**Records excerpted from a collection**
******************************

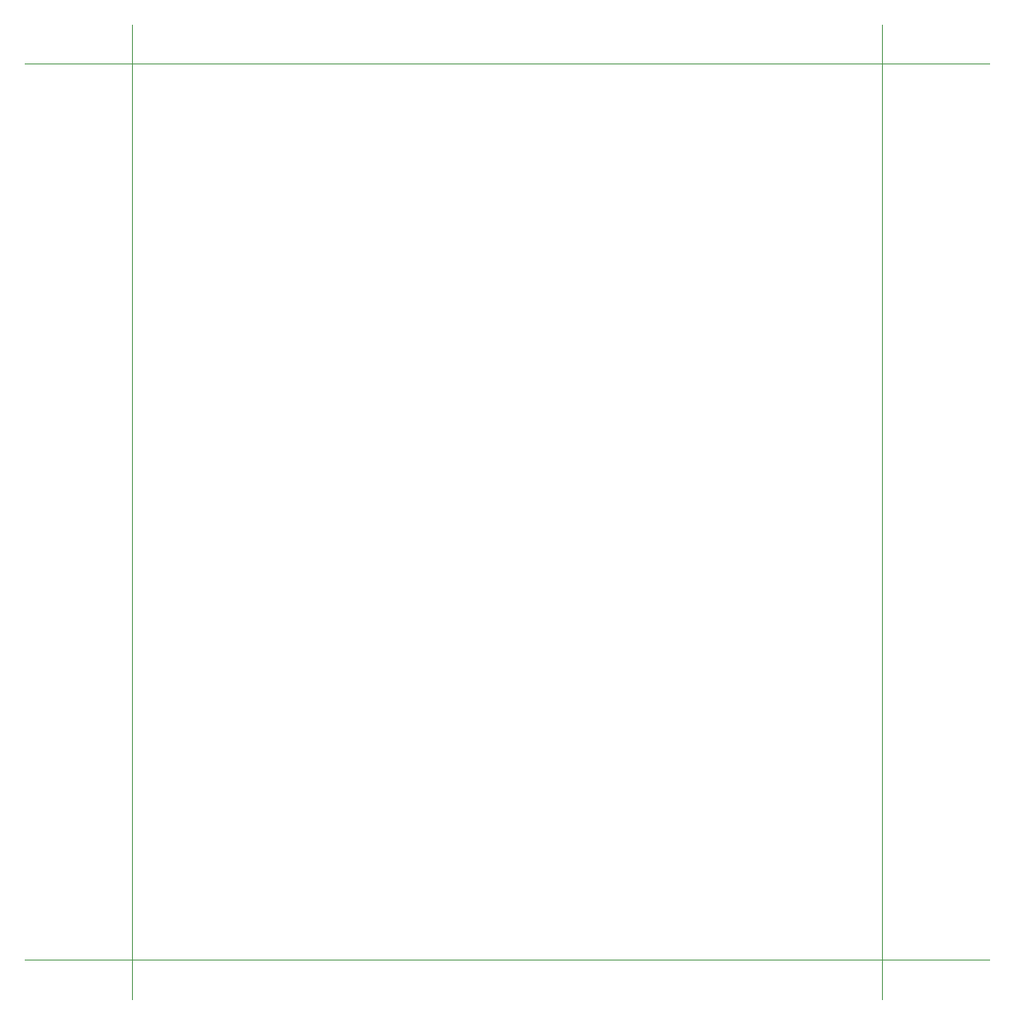
<source format=gbr>
G04 (created by PCBNEW (2013-08-09 BZR 4280)-product) date Fri 09 Aug 2013 07:25:22 PM CEST*
%MOIN*%
G04 Gerber Fmt 3.4, Leading zero omitted, Abs format*
%FSLAX34Y34*%
G01*
G70*
G90*
G04 APERTURE LIST*
%ADD10C,0.005906*%
%ADD11C,0.003937*%
G04 APERTURE END LIST*
G54D10*
G54D11*
X109842Y-34261D02*
X70866Y-34261D01*
X109842Y-70462D02*
X70866Y-70462D01*
X75196Y-32677D02*
X75196Y-72047D01*
X105511Y-72047D02*
X105511Y-32677D01*
M02*

</source>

******************************

**Exercise details**
Take every line from the data that includes the word "format".

**Response**
<source format=gbr>
G04 Gerber Fmt 3.4, Leading zero omitted, Abs format*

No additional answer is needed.